Houston Flooding Always Hits Poor, Non-White Neighborhoods Hardest
Harvey's floodwaters run thick with petrochemicals in some communities, the result of unbridled industry, Wild West regulations and environmental racism.
Ramit Plushnick-Masti woke just after 4:30 a.m. Sunday to find water seeping into the bathroom. She ran to the sunroom that faces her backyard and discovered water already 5 inches deep. Out front, a brown river sloshed from the street to her doorstep.
She roused her three young sons and began frantically moving rugs, photo albums and electronics to dry surfaces. At 7:30 a.m., she called 911. But hours later, no one came.
“They were backed up pretty badly,” Plushnick-Masti, 42, a communications director at the Houston Forensic Science Center, told HuffPost by phone later that evening. “But by about 10, it was clear that it was going to be catastrophic.”

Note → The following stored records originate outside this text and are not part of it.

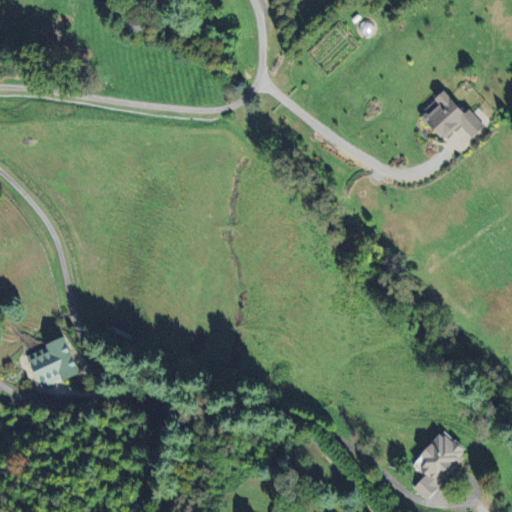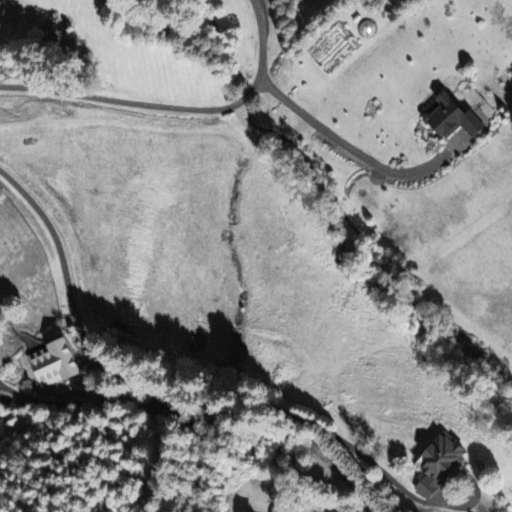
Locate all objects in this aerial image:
road: (174, 106)
building: (446, 117)
road: (342, 142)
road: (67, 283)
building: (57, 362)
road: (66, 402)
road: (275, 411)
building: (432, 461)
road: (383, 472)
road: (455, 475)
road: (478, 506)
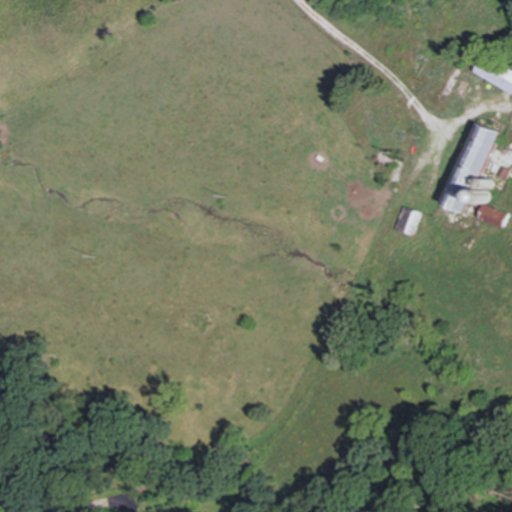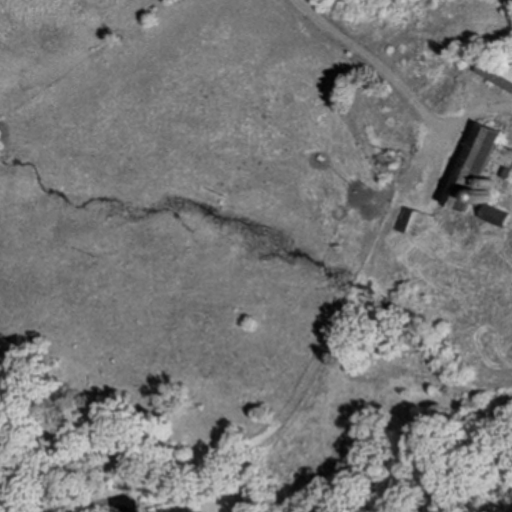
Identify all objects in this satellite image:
road: (369, 59)
building: (511, 59)
building: (496, 66)
building: (496, 73)
building: (470, 165)
building: (475, 167)
building: (503, 171)
building: (485, 183)
building: (482, 195)
building: (493, 215)
building: (497, 216)
building: (406, 220)
road: (100, 503)
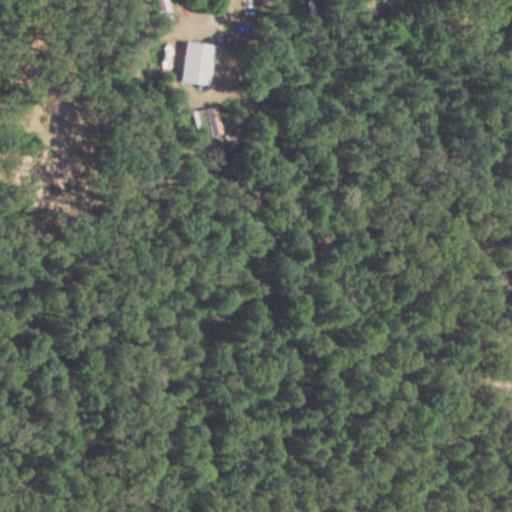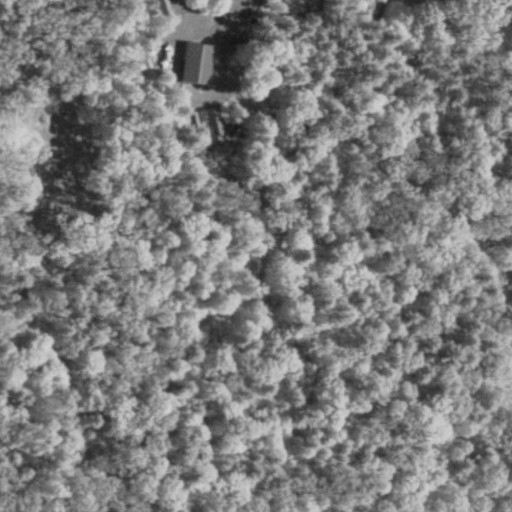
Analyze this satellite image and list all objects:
building: (163, 13)
building: (194, 66)
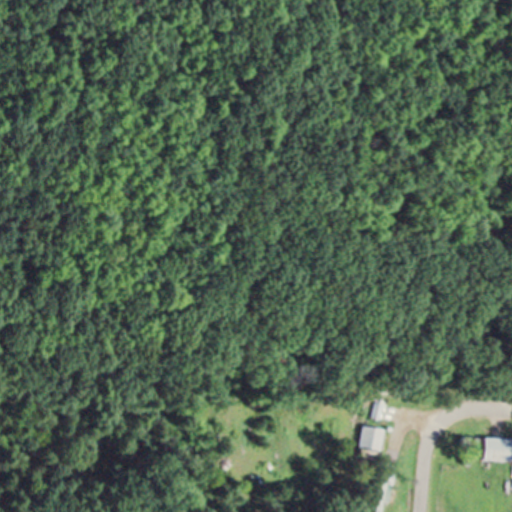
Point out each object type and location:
road: (436, 433)
building: (369, 443)
building: (472, 452)
building: (496, 454)
building: (376, 499)
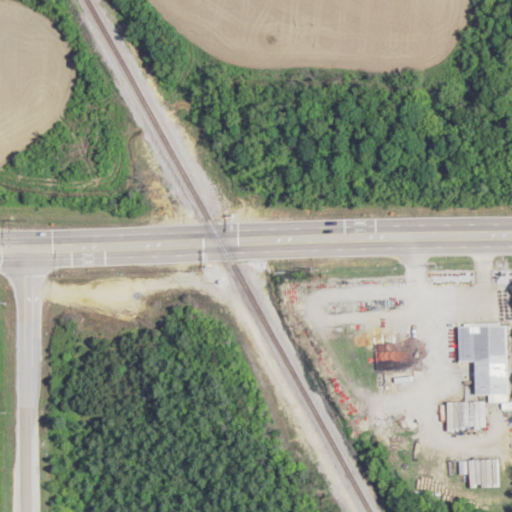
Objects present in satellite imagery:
road: (255, 240)
traffic signals: (32, 244)
railway: (219, 257)
building: (378, 319)
building: (490, 356)
road: (28, 377)
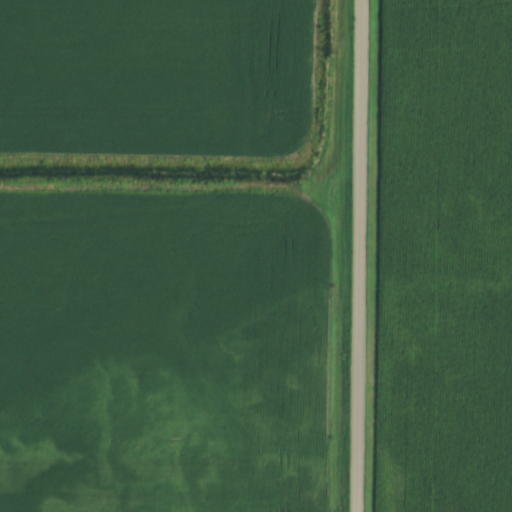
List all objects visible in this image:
road: (361, 256)
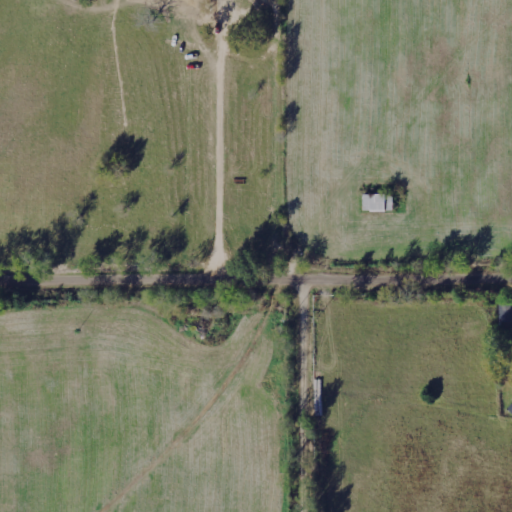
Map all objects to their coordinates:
road: (255, 284)
road: (309, 397)
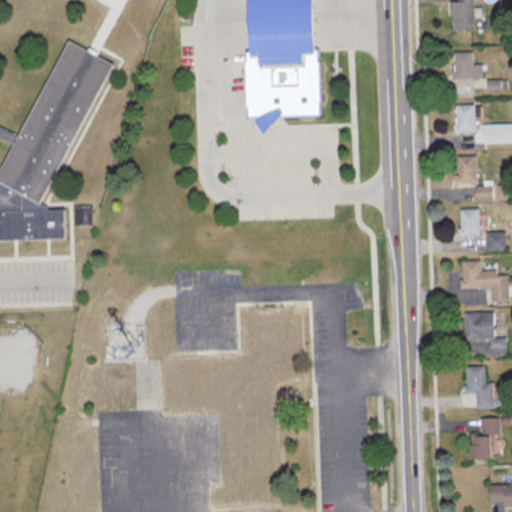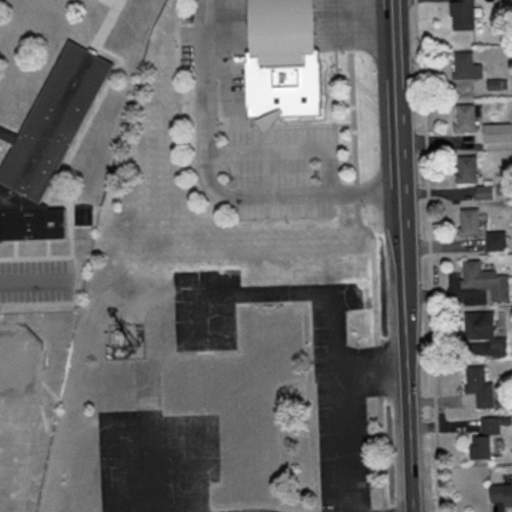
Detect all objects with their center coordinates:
road: (212, 8)
road: (357, 12)
building: (464, 14)
road: (285, 17)
road: (391, 22)
building: (286, 59)
building: (286, 60)
building: (468, 65)
building: (467, 117)
road: (210, 127)
building: (490, 133)
building: (47, 148)
building: (469, 169)
parking lot: (289, 170)
building: (486, 191)
road: (288, 193)
building: (471, 221)
building: (497, 240)
road: (378, 253)
road: (401, 278)
building: (486, 279)
road: (36, 280)
parking lot: (38, 281)
road: (294, 290)
building: (484, 328)
building: (481, 386)
building: (245, 399)
road: (337, 406)
park: (20, 415)
building: (487, 440)
building: (501, 493)
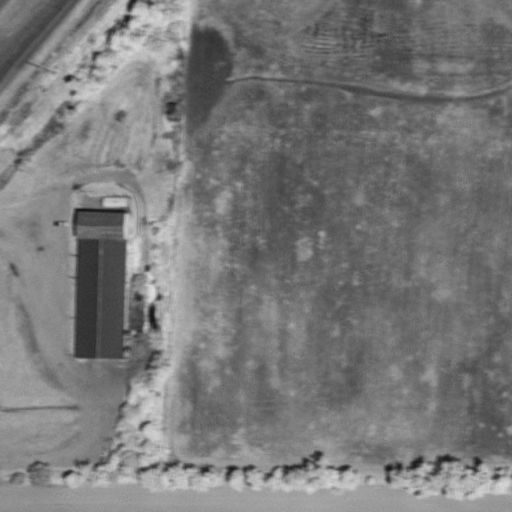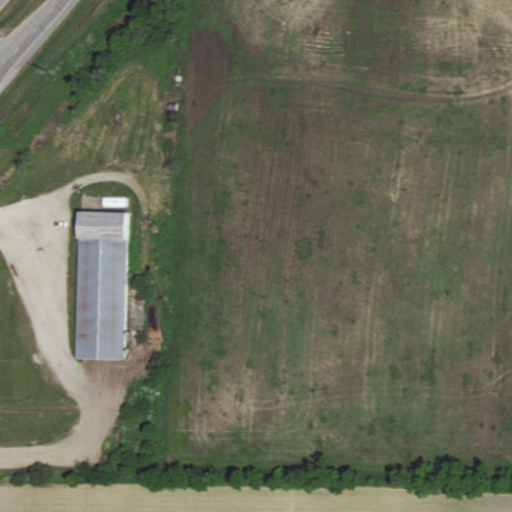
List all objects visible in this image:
road: (29, 33)
building: (115, 202)
building: (104, 284)
building: (103, 286)
road: (59, 365)
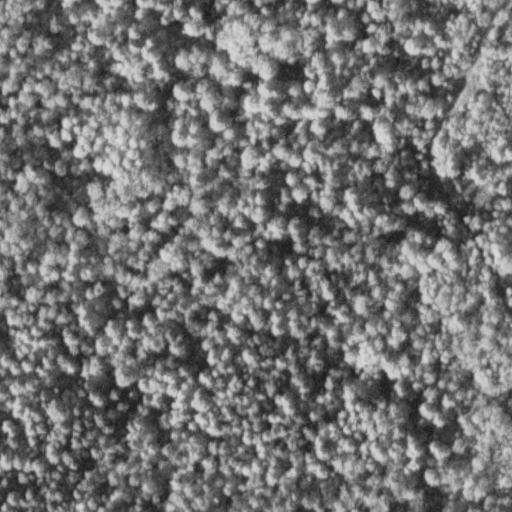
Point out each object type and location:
road: (460, 206)
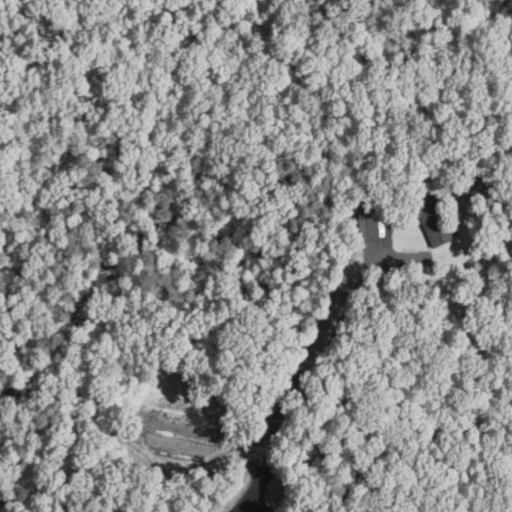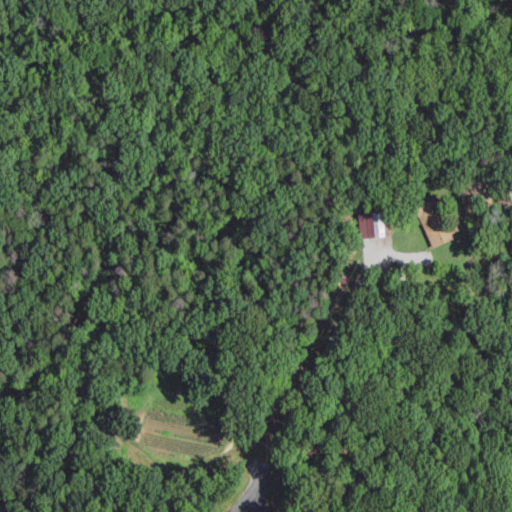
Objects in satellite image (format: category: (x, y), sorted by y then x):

She began posting on Facebook and texting friends, and found out her local rabbi was sending a boat around to pick up stranded people in need of rescue. The family of five threw laptops, cellphones, chargers, a few pairs of pants and some T-shirts into garbage bags and waited, perched on the kitchen counter, water lapping just inches below.
“It was cold, it was nasty, it was brown,” Plushnick-Masti said from a makeshift shelter a church, where the electricity was out. “The water was so powerful.”
Hurricane Harvey, the strongest storm to make landfall in the United States in nearly a decade, brought on Plushnick-Masti’s fourth flood since moving to Houston in 2010 ― and the second one that’s caused damage to her home. But it’s the first time she’s been forced to flee by boat. She lives in Meyerland, southwest of the city’s center. The neighborhood is predominantly middle class, and roughly two-thirds of the population is white, according to censusdata.